[Stored data entries]
=====

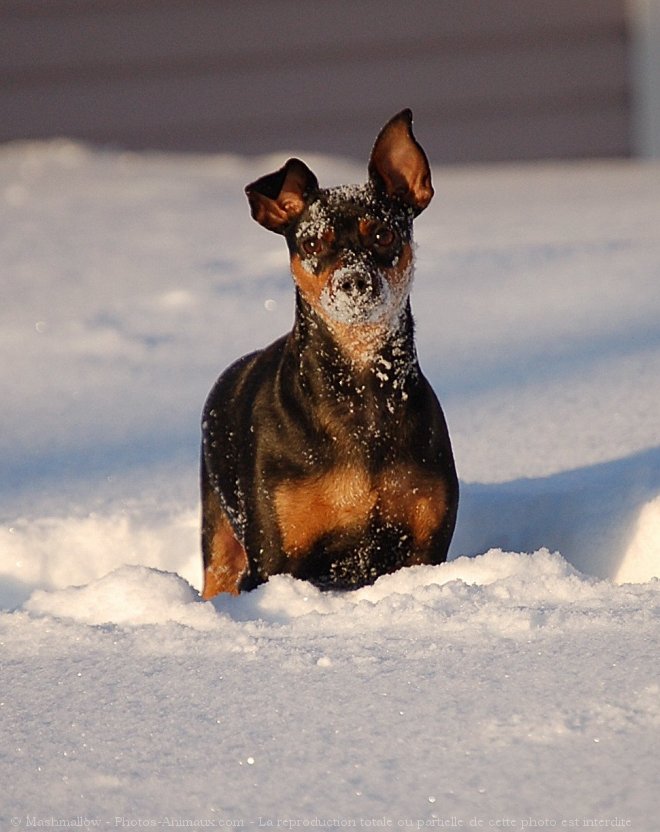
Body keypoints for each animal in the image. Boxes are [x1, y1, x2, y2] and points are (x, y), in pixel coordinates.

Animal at [201, 110, 458, 600]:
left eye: (383, 233)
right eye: (312, 244)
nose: (353, 282)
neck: (363, 388)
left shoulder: (425, 545)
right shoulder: (274, 560)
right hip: (220, 537)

=====

| TO DO |
Copy out the line holding "nose: (353, 282)" along with all lines after it through the end of the entries, exactly and only these.

| REPLY |
nose: (353, 282)
neck: (363, 388)
left shoulder: (425, 545)
right shoulder: (274, 560)
right hip: (220, 537)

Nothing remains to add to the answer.